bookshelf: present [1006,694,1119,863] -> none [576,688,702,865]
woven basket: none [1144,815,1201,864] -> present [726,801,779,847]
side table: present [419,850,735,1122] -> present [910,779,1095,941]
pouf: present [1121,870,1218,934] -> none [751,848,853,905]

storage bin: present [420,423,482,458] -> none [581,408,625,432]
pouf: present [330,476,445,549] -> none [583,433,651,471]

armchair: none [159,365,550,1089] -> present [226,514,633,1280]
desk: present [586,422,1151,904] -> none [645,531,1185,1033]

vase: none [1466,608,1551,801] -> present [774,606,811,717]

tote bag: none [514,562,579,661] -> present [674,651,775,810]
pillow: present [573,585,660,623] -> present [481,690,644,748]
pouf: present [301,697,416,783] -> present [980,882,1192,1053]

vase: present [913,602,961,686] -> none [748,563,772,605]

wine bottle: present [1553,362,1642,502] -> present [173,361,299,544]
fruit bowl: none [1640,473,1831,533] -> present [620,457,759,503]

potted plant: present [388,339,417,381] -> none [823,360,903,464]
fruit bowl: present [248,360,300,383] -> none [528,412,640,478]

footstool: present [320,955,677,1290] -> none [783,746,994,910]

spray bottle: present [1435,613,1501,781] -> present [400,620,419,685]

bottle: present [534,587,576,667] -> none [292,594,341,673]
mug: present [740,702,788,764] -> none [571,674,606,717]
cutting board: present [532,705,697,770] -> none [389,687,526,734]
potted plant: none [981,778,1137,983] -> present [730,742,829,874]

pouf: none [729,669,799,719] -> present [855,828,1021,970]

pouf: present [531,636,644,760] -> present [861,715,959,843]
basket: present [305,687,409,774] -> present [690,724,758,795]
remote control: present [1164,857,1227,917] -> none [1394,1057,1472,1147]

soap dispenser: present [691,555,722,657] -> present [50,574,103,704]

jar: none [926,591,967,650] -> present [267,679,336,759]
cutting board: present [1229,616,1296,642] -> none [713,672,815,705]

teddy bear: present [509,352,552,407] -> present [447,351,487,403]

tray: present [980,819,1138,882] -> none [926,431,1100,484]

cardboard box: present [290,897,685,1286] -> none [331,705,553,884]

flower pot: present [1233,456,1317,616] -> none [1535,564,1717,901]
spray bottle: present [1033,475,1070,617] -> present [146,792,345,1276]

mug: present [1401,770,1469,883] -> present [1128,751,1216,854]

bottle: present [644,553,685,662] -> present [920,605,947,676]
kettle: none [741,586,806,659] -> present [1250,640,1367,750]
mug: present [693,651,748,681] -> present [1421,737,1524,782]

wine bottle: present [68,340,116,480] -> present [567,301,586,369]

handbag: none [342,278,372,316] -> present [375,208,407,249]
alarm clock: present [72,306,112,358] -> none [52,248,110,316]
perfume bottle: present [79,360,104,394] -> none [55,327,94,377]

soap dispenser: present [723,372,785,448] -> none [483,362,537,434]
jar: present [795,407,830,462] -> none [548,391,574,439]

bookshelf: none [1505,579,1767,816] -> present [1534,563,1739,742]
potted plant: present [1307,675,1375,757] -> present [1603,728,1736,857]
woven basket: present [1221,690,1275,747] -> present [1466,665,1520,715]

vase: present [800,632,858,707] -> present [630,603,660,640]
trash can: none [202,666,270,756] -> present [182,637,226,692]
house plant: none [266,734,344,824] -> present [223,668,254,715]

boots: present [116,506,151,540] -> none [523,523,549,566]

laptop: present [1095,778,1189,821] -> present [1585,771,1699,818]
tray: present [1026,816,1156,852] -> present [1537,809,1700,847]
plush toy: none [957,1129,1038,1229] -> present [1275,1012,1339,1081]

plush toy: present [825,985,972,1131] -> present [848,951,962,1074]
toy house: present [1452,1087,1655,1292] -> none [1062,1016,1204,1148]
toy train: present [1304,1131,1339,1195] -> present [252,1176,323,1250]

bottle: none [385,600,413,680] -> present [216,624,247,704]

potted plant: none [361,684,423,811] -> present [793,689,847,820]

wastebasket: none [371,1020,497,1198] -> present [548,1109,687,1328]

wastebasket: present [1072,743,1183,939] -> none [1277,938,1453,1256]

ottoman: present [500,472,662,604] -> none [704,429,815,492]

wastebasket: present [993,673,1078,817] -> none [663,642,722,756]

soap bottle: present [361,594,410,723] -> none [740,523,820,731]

____

Exercise requirements: Of the entries above, transcribe exactly those lines that fall between the line containing "bookshelf: none [1505,579,1767,816]" and the line containing "house plant: none", together with those two lines.

Result of the exercise:
bookshelf: none [1505,579,1767,816] -> present [1534,563,1739,742]
potted plant: present [1307,675,1375,757] -> present [1603,728,1736,857]
woven basket: present [1221,690,1275,747] -> present [1466,665,1520,715]

vase: present [800,632,858,707] -> present [630,603,660,640]
trash can: none [202,666,270,756] -> present [182,637,226,692]
house plant: none [266,734,344,824] -> present [223,668,254,715]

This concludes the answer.